▶ [Stored data entries]:
------------------------------------

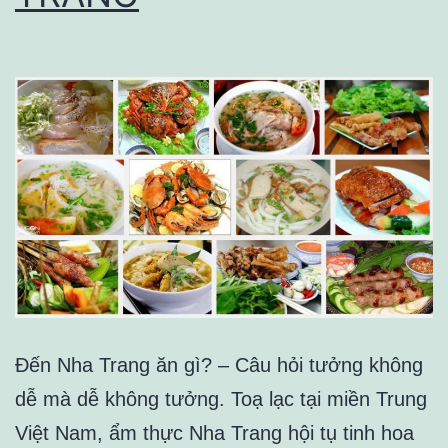
Đến Nha Trang ăn gì? – Câu hỏi tưởng không
dễ mà dễ không tưởng. Toạ lạc tại miền Trung
Việt Nam, ẩm thực Nha Trang hội tụ tinh hoa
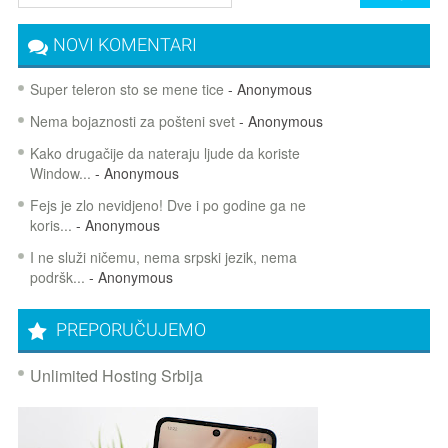
NOVI KOMENTARI
Super teleron sto se mene tice
- Anonymous
Nema bojaznosti za pošteni svet
- Anonymous
Kako drugačije da nateraju ljude da koriste
Window...
- Anonymous
Fejs je zlo nevidjeno! Dve i po godine ga ne
koris...
- Anonymous
I ne služi ničemu, nema srpski jezik, nema
podršk...
- Anonymous
PREPORUČUJEMO
Unlimited Hosting Srbija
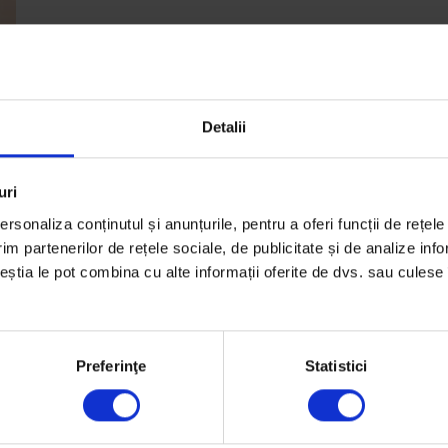
Detalii
uri
rsonaliza conținutul și anunțurile, pentru a oferi funcții de rețele
im partenerilor de rețele sociale, de publicitate și de analize info
e
ceștia le pot combina cu alte informații oferite de dvs. sau culese î
m
Preferinţe
Statistici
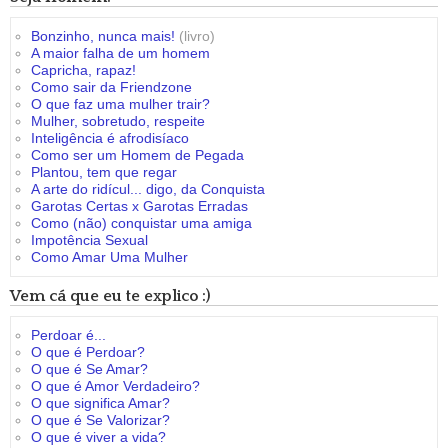
Bonzinho, nunca mais!
(livro)
A maior falha de um homem
Capricha, rapaz!
Como sair da Friendzone
O que faz uma mulher trair?
Mulher, sobretudo, respeite
Inteligência é afrodisíaco
Como ser um Homem de Pegada
Plantou, tem que regar
A arte do ridícul... digo, da Conquista
Garotas Certas x Garotas Erradas
Como (não) conquistar uma amiga
Impotência Sexual
Como Amar Uma Mulher
Vem cá que eu te explico :)
Perdoar é...
O que é Perdoar?
O que é Se Amar?
O que é Amor Verdadeiro?
O que significa Amar?
O que é Se Valorizar?
O que é viver a vida?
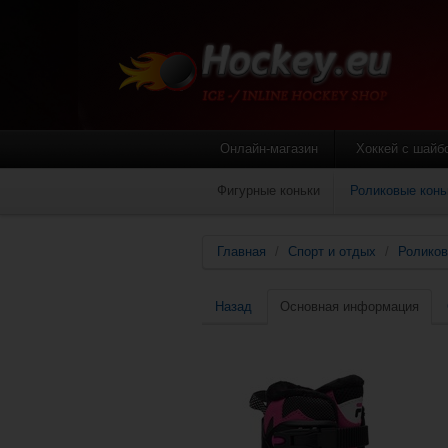
Онлайн-магазин
Хоккей с шайб
Фигурные коньки
Роликовые конь
Главная
/
Спорт и отдых
/
Роликов
Назад
Основная информация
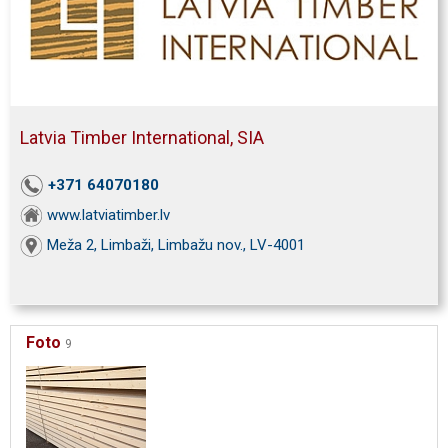
Latvia Timber International, SIA
+371 64070180
www.latviatimber.lv
Meža 2, Limbaži, Limbažu nov., LV-4001
Foto
9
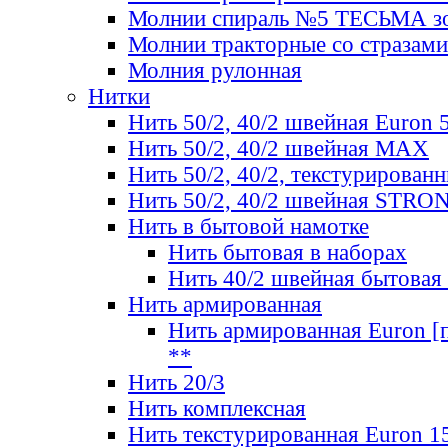
Молнии спираль №5 ТЕСЬМА зо
Молнии тракторные со стразами
Молния рулонная
Нитки
Нить 50/2, 40/2 швейная Euron 
Нить 50/2, 40/2 швейная МАХ
Нить 50/2, 40/2, текстурированн
Нить 50/2, 40/2 швейная STRO
Нить в бытовой намотке
Нить бытовая в наборах
Нить 40/2 швейная бытовая
Нить армированная
Нить армированная Euron [по
**
Нить 20/3
Нить комплексная
Нить текстурированная Euron 1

------------------------------------

▶ [Exercise description]:
Please retype everything from the line containing "Latvia Timber International, SIA" down to the end of the items, leaving the pictures out of your answer.

▶ [Output of the task]:
Latvia Timber International, SIA
+371 64070180
www.latviatimber.lv
Meža 2, Limbaži, Limbažu nov., LV-4001
Foto
9
Молнии спираль №5 ТЕСЬМА зо
Молнии тракторные со стразами
Молния рулонная
Нитки
Нить 50/2, 40/2 швейная Euron 
Нить 50/2, 40/2 швейная МАХ
Нить 50/2, 40/2, текстурированн
Нить 50/2, 40/2 швейная STRO
Нить в бытовой намотке
Нить бытовая в наборах
Нить 40/2 швейная бытовая
Нить армированная
Нить армированная Euron [по
**
Нить 20/3
Нить комплексная
Нить текстурированная Euron 1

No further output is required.